The First Collier (Guardians of Ga'Hoole, #9) by Kathryn Lasky

The First Collier (Guardians of Ga'Hoole, #9)The First Collier by Kathryn Lasky

My rating: ★★☆☆☆

Say goodbye to Soren, the Guardians, the Band, the Chaw of Chaw, the wolves of the Beyond, Coryn, and even the Pure Ones. Because for some reason or other, we're blasting thousands of years into the past to deal with mythology that was never mentioned in the series until The Hatchling (but mostly The Outcast). And don't worry your pretty little heads, because this mythology will directly contradict what's been said before and will confuse the hell out of you.

Actually, you know what? Worry.

I have two massive questions/complaints:

What exactly is Glaux?
Glaux was stated to be owls during the time of humans, but the term is used like a Crystal Dragon Jesus ("By Glaux!", "Oh my Glaux!" etcetera, etcetera). Then it was said to be the first owl, not the whole group of them. But in The First Collier, suddenly the first owl is called Hoole... which confuses things further as this is a different Hoole from the Hoole of the Ga'Hoole tree, who was named for that first Hoole. (Are you confused yet?)

What the hell are hagsfiends?
During their first appearances, hagsfiends are dead owls from hagsmire, which is the term for owl hell. Now they're explained to be a cross between crows and owls.
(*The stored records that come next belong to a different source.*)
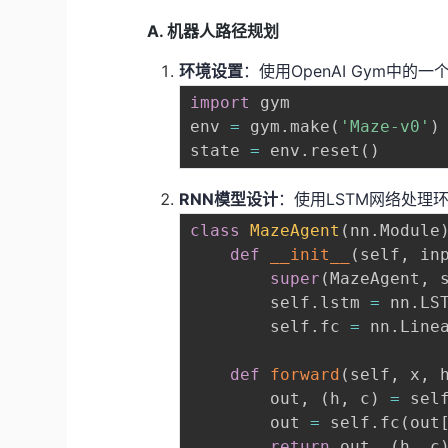
A. 机器人路径规划
环境设置
：使用OpenAI Gym中
import
 gym

env 
=
 gym
.
make
(
'Maze-v0'
)
state 
=
 env
.
reset
(
)
RNN模型设计
：使用LSTM网络处理
class
MazeAgent
(
nn
.
Module
def
__init__
(
self
,
 in
super
(
MazeAgent
,
 
        self
.
lstm 
=
 nn
.
LS
        self
.
fc 
=
 nn
.
Line
def
forward
(
self
,
 x
,
 
        out
,
(
h
,
 c
)
=
 sel
        out 
=
 self
.
fc
(
out
return
 out
,
(
h
,
 c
More specifically, they are descendant from a species called crowls, which are explained as the common ancestor of owls and crows.

But if the hagsfiends re just another bird species, why are they Always Chaotic Evil? And how can owls become hagsfiends just by hanging around them? Obviously it's supposed to be that the PURE EVIL rubs off on them, but that only works if they're actual demons of some kind, not a bird species. Which they were until this book Retconned it. (Are you confused now?)

Really, I feel like Lasky got confused halfway through writing this. Like maybe she took a long break and got her own mythology mixed up when she sat back down to continue. Or she wrote two or more wildly different drafts in which the mythology evolved and when she tried to bring the best of the drafts together, the mythology accidentally got confused. Or... I don't know, maybe she just thought kids would be too stupid to remember what she said in the previous books?

So, yeah. We're back at the bottom of the downhill slide from The Hatchling. The prejudice is back in full swing with the invariably PURE EVIL hagsfiends, and with the mythology getting so bungled and contradictory, I'm getting really close to just not caring.

And with the final reveal that Coryn thinks his mother is actually a hagsfiend, not an owl at all, I was really close to throwing the book across the room. You cannot retcon your villain into being a different species from the good guys. Seriously, imagine that these were people instead of birds.

"Le gasp," Coryn says. "My mother's too evil to be a _______ like me I think she's really one of those terrible _______!"

Now fill in those blanks with things like white and black, capitalist and communist, Republican and Democrat, Northerner and Southerner, etcetera. Suddenly it's offensive, right? That's because it was offensive all along, and yet so many anthropomorphic and fantasy series try imply that discrimination is perfectly acceptable because it's not against people. It's not.

The little owlet Hoole was the highlight of this book. He was sweet and innocent, and since he'd never heard of hagsfiends, he didn't suffer the ingrained prejudice that the other characters flaunted. I can only hope he'll stay that way. (Though, unfortunately, I doubt it.)